Encore artisanale – sa production de jus est de 360 litres par semaine – , la société grandit vite : son chiffre d’affaires est passé d’un million de francs CFA la première année (1 500 euros) à 5 millions en 2016, un chiffre dépassé dès juillet 2017 : cette année, Ma Rockya Lailaba espère bien passer la barre des 10 millions de F CFA. L’équipe s’est aussi étoffée : l’entreprise compte maintenant six salariés, principalement des femmes.

Désormais bénéficiaire, l’entreprise fournit des supermarchés et des restaurants d’hôtels de Niamey, mais sa patronne estime que « le marché n’est pas encore suffisamment stabilisé pour que nous passions à une production semi-industrielle ». Un tournant que devrait prendre l’entreprise courant 2018, avant d’arriver à une production totalement industrialisée.

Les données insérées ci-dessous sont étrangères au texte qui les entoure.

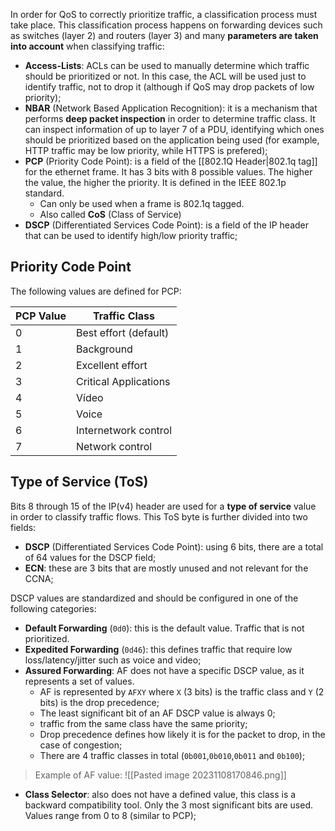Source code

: In order for QoS to correctly prioritize traffic, a classification process must take place. This classification process happens on forwarding devices such as switches (layer 2) and routers (layer 3) and many **parameters are taken into account** when classifying traffic:

- **Access-Lists**: ACLs can be used to manually determine which traffic should be prioritized or not. In this case, the ACL will be used just to identify traffic, not to drop it (although if QoS may drop packets of low priority);
- **NBAR** (Network Based Application Recognition): it is a mechanism that performs **deep packet inspection** in order to determine traffic class. It can inspect information of up to layer 7 of a PDU, identifying which ones should be prioritized based on the application being used (for example, HTTP traffic may be low priority, while HTTPS is prefered);
- **PCP** (Priority Code Point): is a field of the [[802.1Q Header|802.1q tag]] for the ethernet frame. It has 3 bits with 8 possible values. The higher the value, the higher the priority. It is defined in the IEEE 802.1p standard.
	- Can only be used when a frame is 802.1q tagged.
	- Also called **CoS** (Class of Service)
- **DSCP** (Differentiated Services Code Point): is a field of the IP header that can be used to identify high/low priority traffic;

## Priority Code Point

The following values are defined for PCP:

| **PCP Value** | **Traffic Class**         |
|-----------|-----------------------|
| 0         | Best effort (default) |
| 1         | Background            |
| 2         | Excellent effort      |
| 3         | Critical Applications |
| 4         | Vídeo                 |
| 5         | Voice                 |
| 6         | Internetwork control  |
| 7         | Network control       |

## Type of Service (ToS)

Bits $8$ through $15$ of the IP(v4) header are used for a **type of service** value in order to classify traffic flows. This ToS byte is further divided into two fields:

- **DSCP** (Differentiated Services Code Point): using 6 bits, there are a total of 64 values for the DSCP field;
- **ECN**: these are 3 bits that are mostly unused and not relevant for the CCNA;

DSCP values are standardized and should be configured in one of the following categories:

- **Default Forwarding** (`0d0`): this is the default value. Traffic that is not prioritized.
- **Expedited Forwarding** (`0d46`): this defines traffic that require low loss/latency/jitter such as voice and video;
- **Assured Forwarding**: AF does not have a specific DSCP value, as it represents a set of values.
	- AF is represented by `AFXY` where `X` (3 bits) is the traffic class and `Y` (2 bits) is the drop precedence;
	- The least significant bit of an AF DSCP value is always 0;
	- traffic from the same class have the same priority;
	- Drop precedence defines how likely it is for the packet to drop, in the case of congestion;
	- There are 4 traffic classes in total (`0b001`,`0b010`,`0b011` and `0b100`);
>Example of AF value:
>![[Pasted image 20231108170846.png]]

- **Class Selector**: also does not have a defined value, this class is a backward compatibility tool. Only the 3 most significant bits are used. Values range from 0 to 8 (similar to PCP);

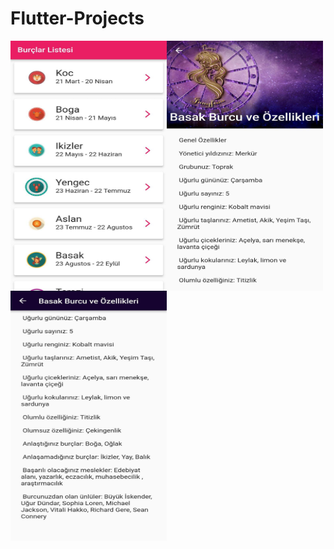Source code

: # Flutter-Projects

<img align="left" src="https://github.com/BusraYorulmaz/flutter-burc-rehberi/blob/main/screen/screen3.jpeg" width="250" height="400" />
<img align="left" src="https://github.com/BusraYorulmaz/flutter-burc-rehberi/blob/main/screen/screen2.jpeg" width="250" height="400" />
<img align="left" src="https://github.com/BusraYorulmaz/flutter-burc-rehberi/blob/main/screen/screen1.jpeg" width="250" height="400" />
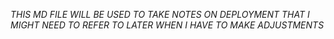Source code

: *THIS MD FILE WILL BE USED TO TAKE NOTES ON DEPLOYMENT THAT I MIGHT NEED TO REFER TO LATER WHEN I HAVE TO MAKE ADJUSTMENTS*
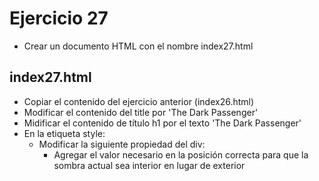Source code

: # Ejercicio 27

* Crear un documento HTML con el nombre index27.html

## index27.html
* Copiar el contenido del ejercicio anterior (index26.html)
* Modificar el contenido del title por 'The Dark Passenger'
* Midificar el contenido de título h1 por el texto 'The Dark Passenger'
* En la etiqueta style:
  * Modificar la siguiente propiedad del div:
    * Agregar el valor necesario en la posición correcta para que la sombra actual sea interior en lugar de exterior
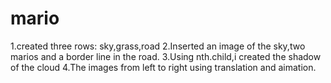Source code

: # mario
1.created three rows: sky,grass,road
2.Inserted an image of the sky,two marios and a border line in the road.
3.Using nth.child,i created the shadow of the cloud
4.The images from left to right using translation and aimation.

Un frein tracasse pourtant l’entrepreneuse : « Ce qui nous coûte le plus cher, ce sont les emballages, que nous sommes obligés d’importer du Nigeria, du Burkina Faso et parfois même de France. Cela augmente énormément les coûts de production », confie-t-elle. Arafat Abdourahmane, tout en affichant sa confiance pour l’avenir de l’entreprise, s’inquiète aussi de l’accès aux financements, « un problème auquel sont confrontées toutes les sociétés nigériennes ».